LIST OF TASKS:
[a] In the text on the experimental pipeline, write out the part that opens with the words containing "This calls functions" and closes with "files] = calc_metrics(graphs_sparse.loc[i, files])", renaming "NetworKit" to "graph-tool".
[b] For each statement below, say whether the text on the experimental pipeline supports it (yes or no), and quote the words that decide it: (i) The graphs are analyzed in a Jupyter Notebook. (ii) All sparsification methods are run together in one shared notebook. (iii) The sparsified graphs are compared to the initial graphs for every metric.
[c] List every variable name that is given a value with the = sign inside the function long_shrt_path in the text on the experimental pipeline.

TEXT BLOCK:
--- START ---
Experimental Pipeline

Graphs are read in to the NetworkX library and analyzed in a Jupyter Notebook.

graphs_init = load_graphs(files, test_path, True)

Metrics functions allow us to measure properties of the resulting graphs. For example, this function calculates the longest shortest path endpoints and length (diameter).

def long_shrt_path(g):
    shortest_path_iter = nx.all_pairs_dijkstra_path_length(g)
    max_dist = -1
    s_t_pair = (None, None)
    for s_tdict_pair in shortest_path_iter:
        for t, t_dist in s_tdict_pair[1].items():
            if t_dist > max_dist:
                max_dist = t_dist
                s_t_pair = (s_tdict_pair[0], t)
    return s_t_pair, max_dist

We evaluate these metrics on the initial graphs in this first notebook.

metrics_init = calc_metrics(graphs_init)

Then, each sparsification method is run in its own notebook to generate sparsified graphs at a variety of parameter settings.

for f in files:
    for i, stretch in enumerate(graphs_spanner[parameter_name][1:]):
        graphs_spanner.at[i+1, f] = sparsifier_g1(graphs_init[f], sparse_method_name, {parameter_name: stretch})

This calls functions from sparsification libraries to sparsify the graphs according to the requested sparsification method and the testing spread of the parameters. In this case, the local degree function from the NetworKit library is used.

G_nk = nk.nxadapter.nx2nk(G)
G_nk.indexEdges()
G_nk_sparsified = localDegSparsifier.getSparsifiedGraphOfSize(G_nk, targetRatio)
nx_sparsified_graph = nk2nx_fixedlabels(G, G_nk_sparsified)

The metrics are recomputed on these sparsified graphs.

for i in graphs_sparse.index[1:]:
    metrics_sparse.loc[i, files] = calc_metrics(graphs_sparse.loc[i, files])
return metrics_sparse

They are also compared to the initial graphs in the case of a few relative metrics.
--- END ---
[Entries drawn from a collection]
--- START ---
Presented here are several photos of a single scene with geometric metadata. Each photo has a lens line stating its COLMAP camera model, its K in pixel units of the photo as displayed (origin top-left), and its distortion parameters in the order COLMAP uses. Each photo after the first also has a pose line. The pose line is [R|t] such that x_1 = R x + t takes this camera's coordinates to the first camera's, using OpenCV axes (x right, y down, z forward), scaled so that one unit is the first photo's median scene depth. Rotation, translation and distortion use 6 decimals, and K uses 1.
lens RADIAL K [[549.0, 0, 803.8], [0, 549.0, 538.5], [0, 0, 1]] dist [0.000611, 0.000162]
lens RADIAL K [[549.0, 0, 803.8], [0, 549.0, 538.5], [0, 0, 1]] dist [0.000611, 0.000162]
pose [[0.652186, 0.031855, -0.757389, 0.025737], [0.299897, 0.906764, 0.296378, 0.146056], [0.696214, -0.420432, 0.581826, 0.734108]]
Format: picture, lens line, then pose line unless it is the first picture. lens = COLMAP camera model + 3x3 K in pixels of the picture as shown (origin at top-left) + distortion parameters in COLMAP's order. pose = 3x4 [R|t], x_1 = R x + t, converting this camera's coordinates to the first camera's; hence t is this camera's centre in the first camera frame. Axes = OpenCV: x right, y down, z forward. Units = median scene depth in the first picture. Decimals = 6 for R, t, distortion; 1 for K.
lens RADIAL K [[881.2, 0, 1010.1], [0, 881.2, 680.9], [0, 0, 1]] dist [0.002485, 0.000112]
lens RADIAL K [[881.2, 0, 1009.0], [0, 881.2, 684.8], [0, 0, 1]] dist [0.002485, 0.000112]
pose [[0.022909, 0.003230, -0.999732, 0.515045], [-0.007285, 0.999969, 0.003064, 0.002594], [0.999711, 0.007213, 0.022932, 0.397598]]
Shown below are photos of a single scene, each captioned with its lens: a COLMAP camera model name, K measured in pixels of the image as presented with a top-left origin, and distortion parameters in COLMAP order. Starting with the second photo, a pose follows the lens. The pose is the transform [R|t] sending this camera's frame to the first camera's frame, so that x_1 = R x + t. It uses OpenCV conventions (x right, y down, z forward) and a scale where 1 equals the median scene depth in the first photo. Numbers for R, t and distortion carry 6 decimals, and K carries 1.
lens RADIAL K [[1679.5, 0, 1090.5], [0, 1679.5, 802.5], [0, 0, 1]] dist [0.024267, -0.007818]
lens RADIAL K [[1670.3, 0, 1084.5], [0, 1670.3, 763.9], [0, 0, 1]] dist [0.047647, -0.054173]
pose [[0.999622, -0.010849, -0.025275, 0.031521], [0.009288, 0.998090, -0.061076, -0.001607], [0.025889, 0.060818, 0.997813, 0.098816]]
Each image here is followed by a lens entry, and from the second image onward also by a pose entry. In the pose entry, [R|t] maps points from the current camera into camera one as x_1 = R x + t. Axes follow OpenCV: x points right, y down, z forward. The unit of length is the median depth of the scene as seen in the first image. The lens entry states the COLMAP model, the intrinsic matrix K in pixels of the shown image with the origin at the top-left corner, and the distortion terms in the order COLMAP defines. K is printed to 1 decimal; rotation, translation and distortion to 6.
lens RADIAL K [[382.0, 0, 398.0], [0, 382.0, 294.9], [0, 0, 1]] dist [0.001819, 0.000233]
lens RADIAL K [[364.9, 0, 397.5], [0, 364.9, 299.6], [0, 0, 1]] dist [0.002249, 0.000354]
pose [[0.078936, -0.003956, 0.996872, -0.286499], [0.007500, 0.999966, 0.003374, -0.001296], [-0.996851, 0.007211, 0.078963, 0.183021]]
--- END ---
RESULTS FOR EACH TASK:
[a]
This calls functions from sparsification libraries to sparsify the graphs according to the requested sparsification method and the testing spread of the parameters. In this case, the local degree function from the graph-tool library is used.

G_nk = nk.nxadapter.nx2nk(G)
G_nk.indexEdges()
G_nk_sparsified = localDegSparsifier.getSparsifiedGraphOfSize(G_nk, targetRatio)
nx_sparsified_graph = nk2nx_fixedlabels(G, G_nk_sparsified)

The metrics are recomputed on these sparsified graphs.

for i in graphs_sparse.index[1:]:
    metrics_sparse.loc[i, files] = calc_metrics(graphs_sparse.loc[i, files])

[b]
(i) Yes: "Graphs are read in to the NetworkX library and analyzed in a Jupyter Notebook."
(ii) No: "each sparsification method is run in its own notebook"
(iii) No: "They are also compared to the initial graphs in the case of a few relative metrics."

[c] shortest_path_iter, max_dist, s_t_pair